- _Your instructions_
From the data below, repeat exactly the lines from the line with "1342 511 154.7" to the line with "157 164 151.6", both included.
··· Data provided
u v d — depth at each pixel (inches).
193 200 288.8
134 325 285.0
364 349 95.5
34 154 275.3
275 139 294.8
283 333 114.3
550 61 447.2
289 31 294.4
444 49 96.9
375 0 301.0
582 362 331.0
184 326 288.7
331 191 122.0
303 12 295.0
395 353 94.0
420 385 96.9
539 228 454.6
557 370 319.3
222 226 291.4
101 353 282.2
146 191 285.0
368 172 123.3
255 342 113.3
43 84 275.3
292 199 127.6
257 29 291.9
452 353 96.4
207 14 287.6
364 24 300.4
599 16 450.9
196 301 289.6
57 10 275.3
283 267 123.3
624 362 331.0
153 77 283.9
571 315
······
··· Data provided
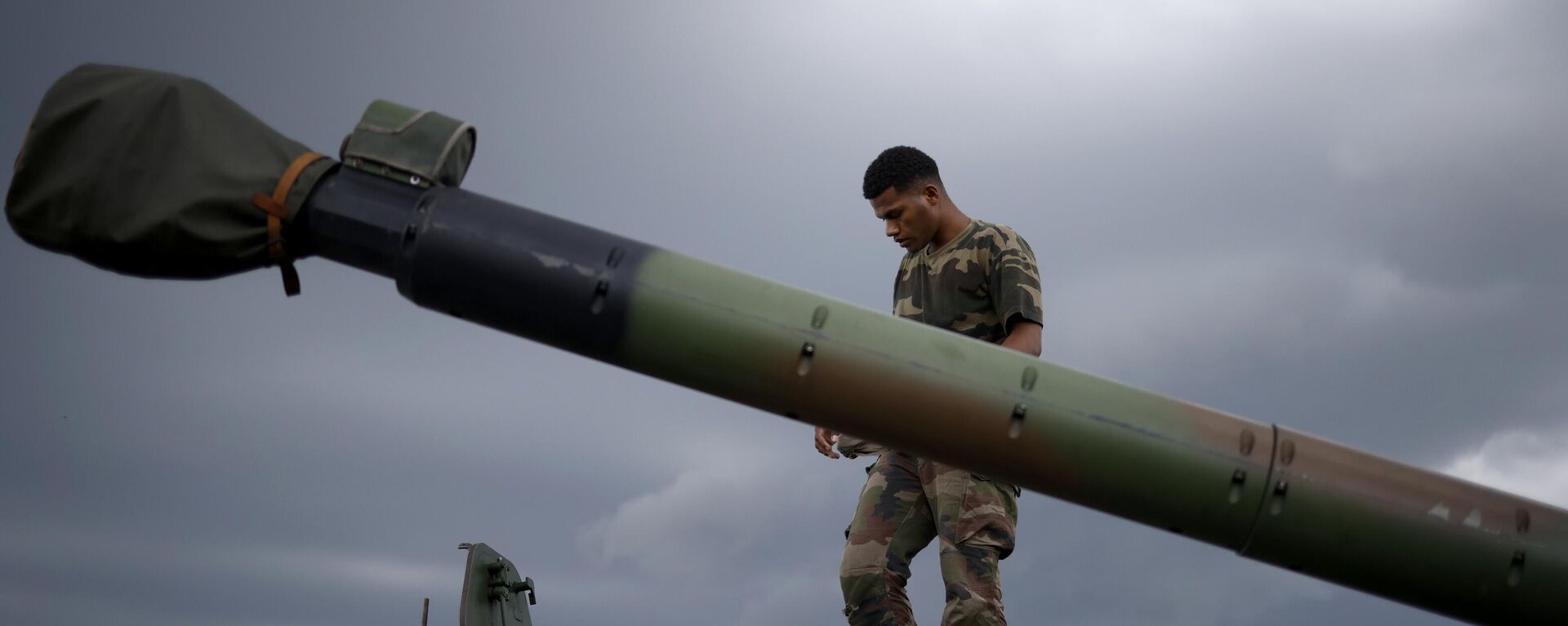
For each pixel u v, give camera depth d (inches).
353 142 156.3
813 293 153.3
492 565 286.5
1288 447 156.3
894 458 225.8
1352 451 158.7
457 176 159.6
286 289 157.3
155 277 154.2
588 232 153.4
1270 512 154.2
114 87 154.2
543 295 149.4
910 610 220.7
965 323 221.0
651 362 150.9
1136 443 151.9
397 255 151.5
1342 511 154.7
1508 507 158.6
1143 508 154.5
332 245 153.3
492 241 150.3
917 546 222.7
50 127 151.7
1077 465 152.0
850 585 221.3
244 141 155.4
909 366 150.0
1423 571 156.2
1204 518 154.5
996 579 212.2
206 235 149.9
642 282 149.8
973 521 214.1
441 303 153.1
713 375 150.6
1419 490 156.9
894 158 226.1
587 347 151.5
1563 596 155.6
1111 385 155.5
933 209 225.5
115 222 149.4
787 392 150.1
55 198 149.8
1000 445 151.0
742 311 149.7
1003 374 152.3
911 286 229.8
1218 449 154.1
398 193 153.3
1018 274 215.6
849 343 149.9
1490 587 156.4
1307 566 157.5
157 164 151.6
······
··· Data provided
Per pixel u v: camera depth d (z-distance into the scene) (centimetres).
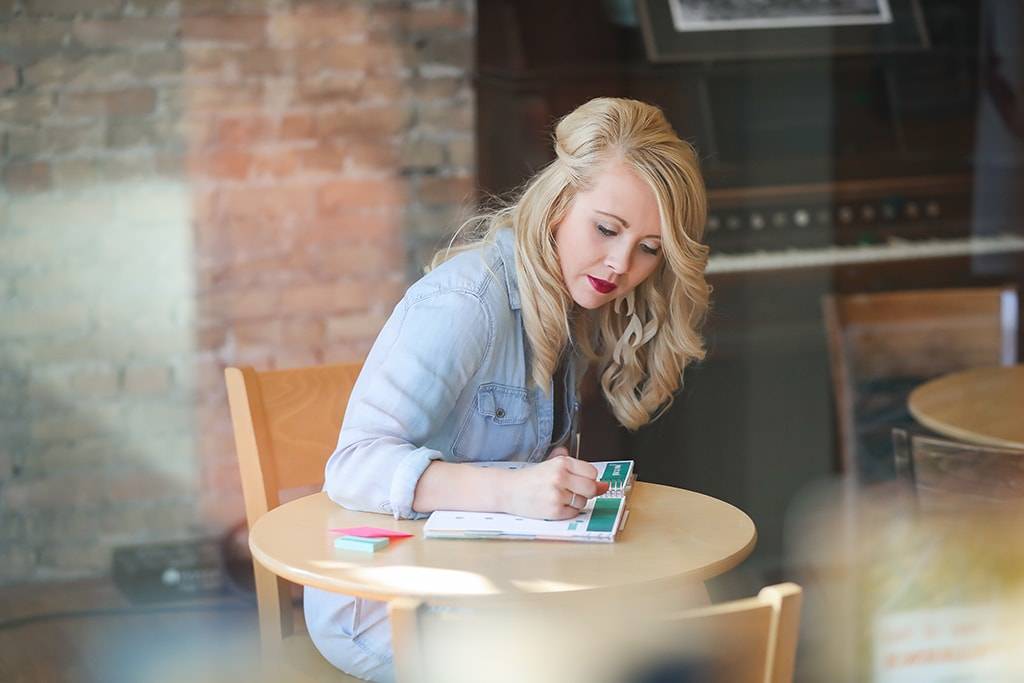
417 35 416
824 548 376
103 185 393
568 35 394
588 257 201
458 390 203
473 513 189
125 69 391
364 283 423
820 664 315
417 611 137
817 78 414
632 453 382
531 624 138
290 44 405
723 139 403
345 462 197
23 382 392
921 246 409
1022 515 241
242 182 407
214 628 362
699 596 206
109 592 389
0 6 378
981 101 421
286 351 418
······
- _Expected answer_
1342 511 154.7
1508 507 158.6
1143 508 154.5
332 245 153.3
492 241 150.3
917 546 222.7
50 127 151.7
1077 465 152.0
850 585 221.3
244 141 155.4
909 366 150.0
1423 571 156.2
1204 518 154.5
996 579 212.2
206 235 149.9
642 282 149.8
973 521 214.1
441 303 153.1
713 375 150.6
1419 490 156.9
894 158 226.1
587 347 151.5
1563 596 155.6
1111 385 155.5
933 209 225.5
115 222 149.4
787 392 150.1
55 198 149.8
1000 445 151.0
742 311 149.7
1003 374 152.3
911 286 229.8
1218 449 154.1
398 193 153.3
1018 274 215.6
849 343 149.9
1490 587 156.4
1307 566 157.5
157 164 151.6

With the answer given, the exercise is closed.